# In Search of Musical Truth



## millionrainbows (Jun 23, 2012)

CP tonality is based on acoustic factors, because of the scale of consonance and dissonance in intervals (see chart in my blogs). It is a system _based _on these harmonic principles, but it takes these "vertical" intervals and _spreads them out over time horizontally, and gives functions to them._ This requires cognition and memory, applied over time. Thus, it is just as much a _"hidden system"_ as serialism or fractal composition, or any of the "pseudo-scientific" methods. For a listener to follow the harmonic scheme of a Beethoven symphony is just as arbitrary and cerebral as serial music. The only thing that makes CP tonality "seem" more "apparent" and comprehensible is the vertical sounding of harmonies and triads, along with rudimentary language-like phrasing. Debussy likewise seems comprehensible to many, because he uses "harmonic mechanisms" like triads based on thirds; there is no CP tonal function.

This is because the only harmonic "truth" which is intuitively and instantly comprehended by the ear/brain are intervals sounded simultaneously, as the harmonics of a "root" or fundamental note.

Therefore, if we are searching for "natural truth" in music, then North Indian raga is more "truthful, because it does not modulate, and is always in reference to a "drone" which is constant and always audible to the ear/brain. In fact, Schenkerian analysis is monotonal; the "truth" leads back to _one note and its harmonics.

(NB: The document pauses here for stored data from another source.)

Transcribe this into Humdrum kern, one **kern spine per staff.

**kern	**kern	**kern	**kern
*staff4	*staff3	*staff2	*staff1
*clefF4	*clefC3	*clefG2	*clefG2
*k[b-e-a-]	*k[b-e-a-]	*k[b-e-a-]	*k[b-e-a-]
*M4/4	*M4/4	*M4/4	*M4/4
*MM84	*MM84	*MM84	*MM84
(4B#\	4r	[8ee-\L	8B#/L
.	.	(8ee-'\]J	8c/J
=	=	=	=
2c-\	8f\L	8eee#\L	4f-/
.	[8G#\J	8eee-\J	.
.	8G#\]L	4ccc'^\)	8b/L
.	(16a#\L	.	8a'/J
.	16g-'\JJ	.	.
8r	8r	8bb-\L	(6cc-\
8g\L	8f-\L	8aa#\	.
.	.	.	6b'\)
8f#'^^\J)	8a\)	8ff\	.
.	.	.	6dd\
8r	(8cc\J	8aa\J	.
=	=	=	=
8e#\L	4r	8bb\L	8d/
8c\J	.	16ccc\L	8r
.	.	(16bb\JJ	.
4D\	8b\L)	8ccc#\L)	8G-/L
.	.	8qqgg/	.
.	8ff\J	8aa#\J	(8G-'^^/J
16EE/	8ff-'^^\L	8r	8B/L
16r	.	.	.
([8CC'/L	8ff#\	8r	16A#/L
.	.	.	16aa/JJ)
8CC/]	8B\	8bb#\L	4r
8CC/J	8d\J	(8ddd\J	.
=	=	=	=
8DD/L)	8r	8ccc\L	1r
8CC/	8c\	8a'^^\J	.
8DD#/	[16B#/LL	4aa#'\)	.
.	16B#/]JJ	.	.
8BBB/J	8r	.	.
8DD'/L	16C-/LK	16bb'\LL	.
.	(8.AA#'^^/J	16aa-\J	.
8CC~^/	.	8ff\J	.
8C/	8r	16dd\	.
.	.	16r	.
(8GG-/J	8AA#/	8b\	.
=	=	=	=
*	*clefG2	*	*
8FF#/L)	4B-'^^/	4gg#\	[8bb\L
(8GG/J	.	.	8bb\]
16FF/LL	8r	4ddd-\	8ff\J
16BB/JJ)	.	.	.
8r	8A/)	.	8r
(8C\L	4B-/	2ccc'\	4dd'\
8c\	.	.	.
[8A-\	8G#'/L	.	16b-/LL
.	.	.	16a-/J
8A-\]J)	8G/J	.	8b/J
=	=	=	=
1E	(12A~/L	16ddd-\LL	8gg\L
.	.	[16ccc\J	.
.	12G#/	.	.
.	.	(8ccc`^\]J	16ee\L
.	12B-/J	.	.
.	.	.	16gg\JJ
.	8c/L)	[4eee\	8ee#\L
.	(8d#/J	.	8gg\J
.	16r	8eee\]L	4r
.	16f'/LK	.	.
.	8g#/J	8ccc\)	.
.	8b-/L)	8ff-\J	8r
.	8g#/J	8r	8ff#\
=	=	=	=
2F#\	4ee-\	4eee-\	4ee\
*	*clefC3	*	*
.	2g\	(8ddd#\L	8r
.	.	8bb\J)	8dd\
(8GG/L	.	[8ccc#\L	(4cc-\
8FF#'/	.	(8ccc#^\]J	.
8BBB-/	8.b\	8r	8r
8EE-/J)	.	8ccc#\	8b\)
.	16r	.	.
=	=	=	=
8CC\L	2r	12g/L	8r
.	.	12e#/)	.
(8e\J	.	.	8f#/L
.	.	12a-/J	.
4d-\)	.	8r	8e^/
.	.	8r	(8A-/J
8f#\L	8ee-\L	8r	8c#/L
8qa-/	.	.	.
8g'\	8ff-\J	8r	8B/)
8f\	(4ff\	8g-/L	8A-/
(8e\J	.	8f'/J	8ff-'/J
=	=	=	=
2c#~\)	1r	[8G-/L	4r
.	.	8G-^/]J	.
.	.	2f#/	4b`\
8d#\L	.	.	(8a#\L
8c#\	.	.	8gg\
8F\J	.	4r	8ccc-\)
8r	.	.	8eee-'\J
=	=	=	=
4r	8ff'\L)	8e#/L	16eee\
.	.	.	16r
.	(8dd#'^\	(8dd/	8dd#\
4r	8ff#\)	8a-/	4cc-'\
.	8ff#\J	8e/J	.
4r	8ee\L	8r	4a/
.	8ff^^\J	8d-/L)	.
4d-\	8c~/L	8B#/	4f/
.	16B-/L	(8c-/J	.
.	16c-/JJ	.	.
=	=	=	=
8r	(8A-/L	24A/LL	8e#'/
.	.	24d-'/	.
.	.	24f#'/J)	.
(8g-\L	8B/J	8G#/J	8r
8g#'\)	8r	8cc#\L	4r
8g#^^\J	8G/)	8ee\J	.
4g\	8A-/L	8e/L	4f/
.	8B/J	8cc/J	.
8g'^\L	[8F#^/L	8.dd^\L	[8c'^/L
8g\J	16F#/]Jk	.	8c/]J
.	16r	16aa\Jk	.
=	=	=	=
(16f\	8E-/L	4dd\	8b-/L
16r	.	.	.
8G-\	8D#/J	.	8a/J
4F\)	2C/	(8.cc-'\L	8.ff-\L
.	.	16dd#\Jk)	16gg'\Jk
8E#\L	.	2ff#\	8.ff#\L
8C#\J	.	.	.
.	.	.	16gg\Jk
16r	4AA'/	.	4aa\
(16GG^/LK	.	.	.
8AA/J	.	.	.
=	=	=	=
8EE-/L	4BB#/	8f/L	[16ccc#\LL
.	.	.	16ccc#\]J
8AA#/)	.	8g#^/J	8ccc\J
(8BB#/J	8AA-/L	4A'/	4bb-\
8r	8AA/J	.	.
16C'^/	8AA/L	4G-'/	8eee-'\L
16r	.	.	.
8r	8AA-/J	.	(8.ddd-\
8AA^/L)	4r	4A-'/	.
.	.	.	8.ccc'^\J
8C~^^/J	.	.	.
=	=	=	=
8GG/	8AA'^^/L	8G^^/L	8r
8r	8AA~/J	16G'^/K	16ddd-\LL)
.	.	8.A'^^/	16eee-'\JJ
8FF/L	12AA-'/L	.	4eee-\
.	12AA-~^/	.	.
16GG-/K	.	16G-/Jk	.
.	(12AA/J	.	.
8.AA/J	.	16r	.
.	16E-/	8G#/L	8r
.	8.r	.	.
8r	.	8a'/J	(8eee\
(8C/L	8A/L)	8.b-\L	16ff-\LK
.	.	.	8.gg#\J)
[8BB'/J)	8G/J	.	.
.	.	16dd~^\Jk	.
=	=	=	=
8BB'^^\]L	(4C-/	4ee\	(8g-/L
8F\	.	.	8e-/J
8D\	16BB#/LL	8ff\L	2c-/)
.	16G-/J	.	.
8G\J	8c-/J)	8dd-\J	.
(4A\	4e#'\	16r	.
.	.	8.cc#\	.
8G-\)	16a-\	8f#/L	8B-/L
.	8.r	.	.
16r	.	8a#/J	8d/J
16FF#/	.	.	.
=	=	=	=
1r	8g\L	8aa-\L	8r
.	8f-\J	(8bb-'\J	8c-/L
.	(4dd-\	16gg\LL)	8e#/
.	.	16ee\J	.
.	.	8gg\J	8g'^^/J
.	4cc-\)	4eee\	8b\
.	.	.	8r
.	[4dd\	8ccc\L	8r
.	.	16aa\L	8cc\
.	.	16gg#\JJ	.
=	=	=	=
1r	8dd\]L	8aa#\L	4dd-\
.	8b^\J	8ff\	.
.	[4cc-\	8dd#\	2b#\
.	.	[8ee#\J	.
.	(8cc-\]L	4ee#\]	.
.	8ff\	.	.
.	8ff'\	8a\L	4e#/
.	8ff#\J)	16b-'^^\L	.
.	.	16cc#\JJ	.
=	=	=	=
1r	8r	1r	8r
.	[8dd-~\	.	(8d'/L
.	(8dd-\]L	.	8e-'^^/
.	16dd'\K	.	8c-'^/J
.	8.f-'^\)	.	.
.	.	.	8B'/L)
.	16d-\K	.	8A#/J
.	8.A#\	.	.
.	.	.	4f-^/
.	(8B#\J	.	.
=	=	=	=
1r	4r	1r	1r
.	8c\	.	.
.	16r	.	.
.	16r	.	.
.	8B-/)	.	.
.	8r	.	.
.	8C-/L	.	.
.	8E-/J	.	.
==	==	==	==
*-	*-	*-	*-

_20th century music has its own logic and methods, much of it based on symmetry rather than being directly derived, as CP tonality is, to strictly vertical harmonic factors; _but music is more than the sensual vibrations of the eardrum; it involves cognition through time as well. 
_
If the insistence on "totally natural and apparent" music were really the case, then ET would not exist, and we'd all be listening to La Monte Young's perfectly-tuned pure intervals.


----------